In this case, we have $f(x,y,z)=2x+y-2z$ and $g(x,y,z)=x^2+y^2+z^2=4$ (this is a sphere of radius $2$). Thus, we have the following system of equations:
$$\begin{cases}2 = 2\lambda x \,\,\,\,\,\,(f_x = \lambda g_x) \\ 1 = 2\lambda y \,\,\,\,\,\, (f_y=\lambda g_y)\\ -2 = 2\lambda z \,\,\,\,\,(f_z= \lambda g_z)\\ x^2+y^2+z^2=4\end{cases}$$
There are various ways that you can solve this, but we will solve in the following way. Multiplying the first equation by $yz$, the second equation by $xz$, and the third equation by $xy$ and setting each of these equal to one another, we obtain $$2\lambda xyz = \begin{cases} 2yz \\ xz \\ -2xy \end{cases}$$
So, first we have $x = 2y$ upon dividing $2yz=xz$ by $z \neq 0$. Then we also have $z=-2y$ upon dividing $xz=-2xy$ by $x \neq 0$. Finally, we have $x=-z$ upon dividing $2yz = -2xy$ by $2y \neq 0$. Applying this, we substitute for $x$ and $z$ in terms of $y$ into the fourth equation to get
$$x^2 +y^2 +z^2 =4 \implies 4y^2 + y^2 + 4y^2 = 9y^2 = 4 \implies y = \mp \frac{2}{3}$$
I will let you solve for the other $3$ unknowns (consider each case separately: assume $y = -\frac{2}{3}$ and solve for $x,z,\lambda$ and then assume $y=\frac{2}{3}$ and solve for $x,z,\lambda$).
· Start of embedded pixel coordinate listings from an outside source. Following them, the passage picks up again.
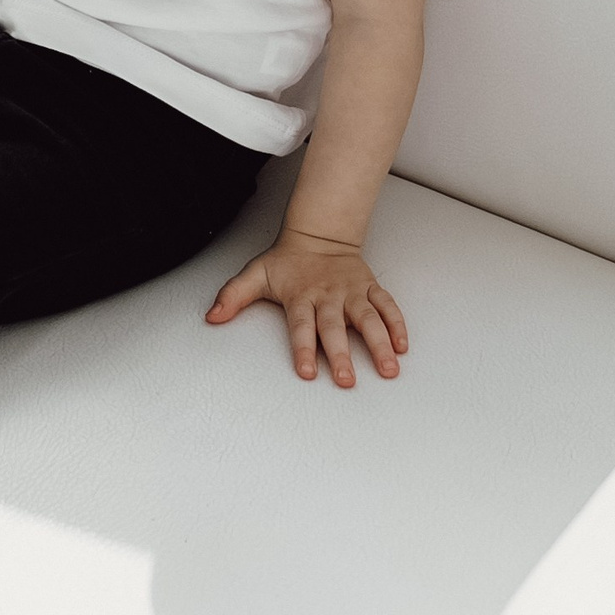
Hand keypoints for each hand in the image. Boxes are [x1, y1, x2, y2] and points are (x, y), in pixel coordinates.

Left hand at [204, 232, 408, 387]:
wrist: (318, 234)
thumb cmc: (287, 262)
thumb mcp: (255, 274)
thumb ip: (233, 296)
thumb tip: (211, 316)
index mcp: (300, 296)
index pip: (300, 326)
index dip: (301, 349)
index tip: (305, 372)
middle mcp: (328, 296)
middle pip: (334, 328)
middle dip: (341, 354)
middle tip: (346, 380)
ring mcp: (351, 293)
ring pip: (368, 318)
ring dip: (379, 344)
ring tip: (387, 369)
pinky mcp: (369, 288)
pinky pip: (387, 305)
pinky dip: (397, 324)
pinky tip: (402, 346)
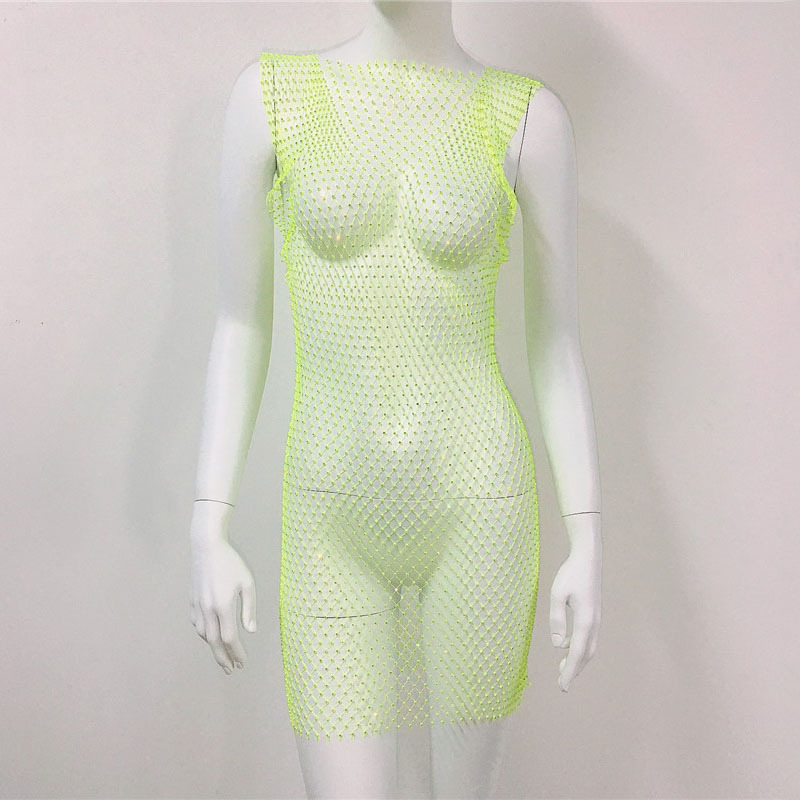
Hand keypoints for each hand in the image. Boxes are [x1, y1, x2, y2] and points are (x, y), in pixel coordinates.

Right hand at [190, 537, 256, 673]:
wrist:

Recall from before that $z = -2y$ and $x=-z$. You will find the two solutions
$$(x,y,z,\lambda)=\left(\mp \frac{4}{3},\mp \frac{2}{3}, \pm \frac{4}{3},\mp \frac{3}{4}\right) .$$
These solutions $(x,y,z)$ are the critical points of the function $f$ under this constraint $g(x,y,z)=4$ and we can use multiple ways to classify them (as, for instance, maximums, minimums, or saddle points).
Best Answer
Consider a point $p$ in the common domain $\Omega\subset{\mathbb R}^n$ of $f$ and the constraints $$g_k(x)=0\qquad(1\leq k\leq r)\ .\tag{1}$$ The gradients $\nabla g_k(p)$ define a subspace $U$ of allowed directions when walking away from $p$. In fact a direction $X$ is allowed only if it belongs to the tangent planes of all level surfaces $(1)$. This means that $X$ is perpendicular to all $\nabla g_k(p)$, or is a solution of the homogeneous system of equations $$\nabla g_k(p)\cdot X=0\qquad(1\leq k\leq r)\ .\tag{2}$$
Now comes an important technical condition for the application of Lagrange's method: We have to assume that the $r$ gradients $\nabla g_k(p)$ are linearly independent, i.e. that $p$ is a regular point of the manifold defined by $(1)$. In this case the $\nabla g_k(p)$ span an $r$-dimensional subspace $V$, and the system $(2)$ has full rank. It follows that ${\rm dim}(U)= n-r$. Therefore we not only have $U\subset V^\perp$, but in fact $$U=V^\perp\ .$$
When $\nabla f(p)\cdot X\ne0$ for some allowed direction $X$ then the function $f$ is not conditionally stationary at $p$. For a constrained local extremum of $f$ at $p$ we therefore need $$\nabla f(p)\cdot X=0$$ for all directions $X\in U$, in other words: It is necessary that $$\nabla f(p)\in U^\perp=V\ .\tag{3}$$ When $\nabla f(p)\in V=\langle\nabla g_1(p),\ldots,\nabla g_r(p)\rangle$ then there are numbers $\lambda_k$ $\>(1\leq k\leq r)$ such that $$\nabla f(p)=\sum_{k=1}^r \lambda_k\>\nabla g_k(p)\ .\tag{4}$$ Solving $(4)$ (with $x$ in place of $p$) together with $(1)$ will bring all regular constrained extrema of $f$ to the fore.